**PROBLEM DETAILS**
Copy the rows that follow line for line, omitting the pictures from your copy.

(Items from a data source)
========
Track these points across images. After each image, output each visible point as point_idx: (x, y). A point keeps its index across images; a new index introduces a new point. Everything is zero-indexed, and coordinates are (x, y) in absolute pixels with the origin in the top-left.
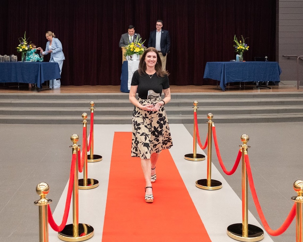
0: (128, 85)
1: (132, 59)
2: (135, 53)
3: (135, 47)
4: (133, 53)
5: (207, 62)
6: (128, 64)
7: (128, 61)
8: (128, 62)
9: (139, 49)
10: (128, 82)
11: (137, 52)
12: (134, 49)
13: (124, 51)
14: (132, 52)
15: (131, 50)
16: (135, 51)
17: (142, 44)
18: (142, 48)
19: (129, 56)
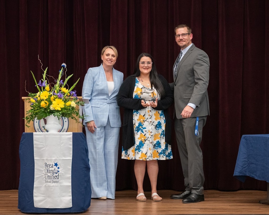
========
**EXERCISE RESULT**
Track these points across images. After each image, output each visible point as point_idx: (x, y). A point keeps its index across images; a new index introduces a new point. Everything is zero-indexed, and coordinates are (x, y) in absolute pixels with the origin in the top-left.
0: (128, 85)
1: (132, 59)
2: (135, 53)
3: (135, 47)
4: (133, 53)
5: (207, 62)
6: (128, 64)
7: (128, 61)
8: (128, 62)
9: (139, 49)
10: (128, 82)
11: (137, 52)
12: (134, 49)
13: (124, 51)
14: (132, 52)
15: (131, 50)
16: (135, 51)
17: (142, 44)
18: (142, 48)
19: (129, 56)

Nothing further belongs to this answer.